-- EXTRACT follows --
On Wednesday next week, CVC, the private equity firm which owns Formula One, will be holding a summit for its investors in London's luxury Landmark hotel. According to reports, some investors have indicated they may use the opportunity to grill CVC over the way it has handled the scandal surrounding F1's jailed former chairman Gerhard Gribkowsky. Pitpass has already reported on why the investors' concerns do not seem to hold any water and it will be interesting to see how they react when this is explained to them. In advance of the meeting, Pitpass' business editor Christian Sylt took some time to reacquaint himself with the mechanics of CVC's acquisition of F1 and he made a fascinating discovery.
-- EXTRACT concluded --
-- WHAT THE TASK ASKS --
Repeat the Formula One passage word for word, starting at the words "On Wednesday next" and stopping after "a fascinating discovery.". The records after this point have no connection to the Formula One passage.
-- DATASET EXTRACT follows --
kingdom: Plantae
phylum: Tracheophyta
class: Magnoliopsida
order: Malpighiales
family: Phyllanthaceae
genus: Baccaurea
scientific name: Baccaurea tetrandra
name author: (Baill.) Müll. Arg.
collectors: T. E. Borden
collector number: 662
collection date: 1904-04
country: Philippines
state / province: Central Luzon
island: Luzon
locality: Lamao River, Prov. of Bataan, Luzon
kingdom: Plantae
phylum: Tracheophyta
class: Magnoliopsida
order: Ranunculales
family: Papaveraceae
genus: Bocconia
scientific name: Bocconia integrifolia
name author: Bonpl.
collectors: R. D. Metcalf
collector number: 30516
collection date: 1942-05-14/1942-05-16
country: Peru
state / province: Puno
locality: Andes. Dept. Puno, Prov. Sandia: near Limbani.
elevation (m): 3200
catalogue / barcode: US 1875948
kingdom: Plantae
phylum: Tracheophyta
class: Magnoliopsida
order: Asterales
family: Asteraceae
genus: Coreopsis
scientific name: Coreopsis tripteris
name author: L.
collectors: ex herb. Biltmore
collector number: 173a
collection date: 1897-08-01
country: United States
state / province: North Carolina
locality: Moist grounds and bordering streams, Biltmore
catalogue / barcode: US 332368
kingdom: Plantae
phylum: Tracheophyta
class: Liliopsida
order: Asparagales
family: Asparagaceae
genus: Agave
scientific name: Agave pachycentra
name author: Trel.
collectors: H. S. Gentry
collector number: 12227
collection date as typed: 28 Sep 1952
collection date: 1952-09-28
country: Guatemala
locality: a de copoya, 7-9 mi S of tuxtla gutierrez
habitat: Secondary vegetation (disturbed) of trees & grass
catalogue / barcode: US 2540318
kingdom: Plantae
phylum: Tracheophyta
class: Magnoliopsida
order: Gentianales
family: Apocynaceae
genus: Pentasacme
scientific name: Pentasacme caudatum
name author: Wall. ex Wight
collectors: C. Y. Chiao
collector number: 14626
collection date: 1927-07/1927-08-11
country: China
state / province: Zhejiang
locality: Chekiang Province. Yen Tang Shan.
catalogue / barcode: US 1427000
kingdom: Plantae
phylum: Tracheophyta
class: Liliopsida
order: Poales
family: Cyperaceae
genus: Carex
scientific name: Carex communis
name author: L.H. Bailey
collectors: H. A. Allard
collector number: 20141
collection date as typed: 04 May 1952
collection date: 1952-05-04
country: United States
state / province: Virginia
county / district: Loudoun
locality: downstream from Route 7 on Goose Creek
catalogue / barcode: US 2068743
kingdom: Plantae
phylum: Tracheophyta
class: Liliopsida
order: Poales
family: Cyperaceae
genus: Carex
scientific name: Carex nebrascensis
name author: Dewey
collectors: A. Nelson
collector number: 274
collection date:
-- DATASET EXTRACT concluded --
-- ANSWER FOR THE TASK --
On Wednesday next week, CVC, the private equity firm which owns Formula One, will be holding a summit for its investors in London's luxury Landmark hotel. According to reports, some investors have indicated they may use the opportunity to grill CVC over the way it has handled the scandal surrounding F1's jailed former chairman Gerhard Gribkowsky. Pitpass has already reported on why the investors' concerns do not seem to hold any water and it will be interesting to see how they react when this is explained to them. In advance of the meeting, Pitpass' business editor Christian Sylt took some time to reacquaint himself with the mechanics of CVC's acquisition of F1 and he made a fascinating discovery.